Evaluation
The Model class provides the functionality to evaluate any NER model on any NER dataset. Both the fine-tuned NER model and the dataset can either be loaded from HuggingFace (HF) or the Local Filesystem (LF).
Usage
1) load a Model instance:
load model
# from local checkpoint directory
model = Model.from_checkpoint("<checkpoint_directory>")
# from training
model = Model.from_training("<training_name>")
# from HuggingFace
model = Model.from_huggingface("<repo_id>")
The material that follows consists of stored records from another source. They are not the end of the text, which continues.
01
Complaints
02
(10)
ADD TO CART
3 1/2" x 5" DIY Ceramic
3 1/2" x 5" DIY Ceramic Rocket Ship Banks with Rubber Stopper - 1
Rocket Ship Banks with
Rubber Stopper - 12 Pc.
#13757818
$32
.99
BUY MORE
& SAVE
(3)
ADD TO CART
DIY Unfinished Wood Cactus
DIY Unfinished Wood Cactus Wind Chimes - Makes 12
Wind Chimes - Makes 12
2) use the evaluate_on_dataset() method:
model evaluation on dataset
# local dataset in standard format (jsonl)
results = model.evaluate_on_dataset("<local_dataset_in_standard_format>", "jsonl", phase="test")
# local dataset in pretokenized format (csv)
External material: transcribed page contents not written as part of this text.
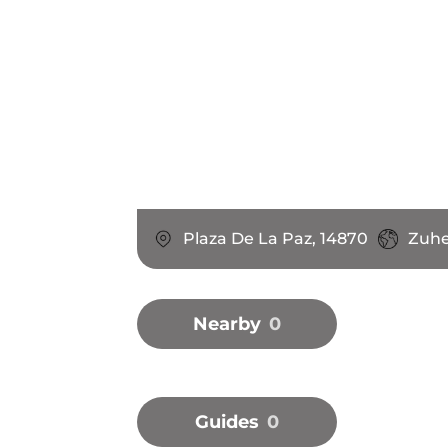
Plaza De La Paz, 14870
Zuhe
Nearby
0
Guides
0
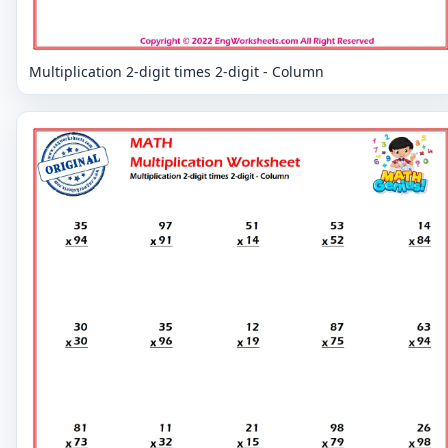
Multiplication 2-digit times 2-digit - Column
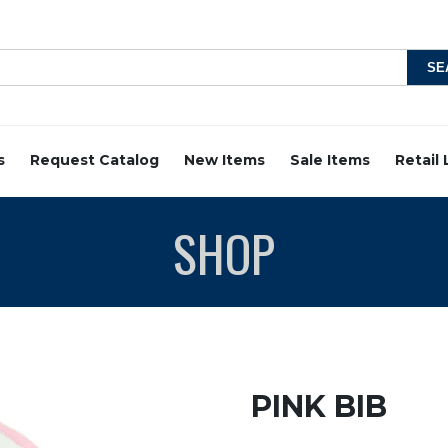
s
Request Catalog
New Items
Sale Items
Retail
SHOP
PINK BIB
results = model.evaluate_on_dataset("<local_dataset_in_pretokenized_format>", "csv", phase="test")
# huggingface dataset in pretokenized format
results = model.evaluate_on_dataset("<huggingface_dataset_in_pretokenized_format>", "huggingface", phase="test")
Interpretation
The returned object results
is a nested dictionary results[label][level][metric]
where
label
in['micro', 'macro']
level
in['entity', 'token']
metric
in['precision', 'recall', 'f1', 'precision_seqeval', 'recall_seqeval', 'f1_seqeval']
results
results["micro"]["entity"]
# {
# 'precision': 0.912,
# 'recall': 0.919,
# 'f1': 0.916,
# 'precision_seqeval': 0.907,
# 'recall_seqeval': 0.919,
# 'f1_seqeval': 0.913}
# }
The metrics precision
, recall
and f1
are nerblackbox's evaluation results, whereas their counterparts with a _seqeval
suffix correspond to the results you would get using the seqeval library (which is also used by and HuggingFace evaluate).
The difference lies in the way model predictions which are inconsistent with the employed Annotation Scheme are handled.
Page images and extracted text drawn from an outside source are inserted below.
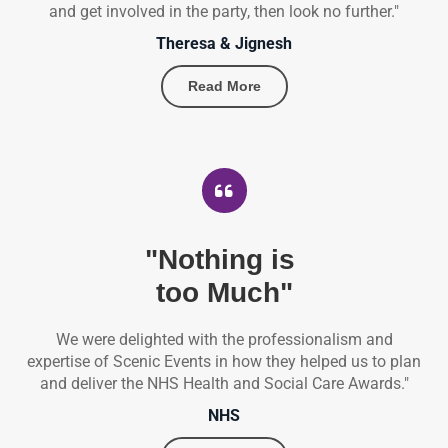
and get involved in the party, then look no further."
Theresa & Jignesh
Read More
"Nothing is
too Much"
We were delighted with the professionalism and
expertise of Scenic Events in how they helped us to plan
and deliver the NHS Health and Social Care Awards."
NHS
While nerblackbox's evaluation ignores them, seqeval takes them into account.
Example
A complete example of an evaluation using both the model and the dataset from HuggingFace:
complete evaluation example
# 1. load the model
model = Model.from_huggingface("dslim/bert-base-NER")
# 2. evaluate the model on the dataset
results = model.evaluate_on_dataset("conll2003", "huggingface", phase="test")
# 3. inspect the results
results["micro"]["entity"]
# {
# 'precision': 0.912,
# 'recall': 0.919,
# 'f1': 0.916,
# 'precision_seqeval': 0.907,
# 'recall_seqeval': 0.919,
# 'f1_seqeval': 0.913}
# }
Note that the seqeval results are in accordance with the official results. The nerblackbox results have a slightly higher precision (and f1 score).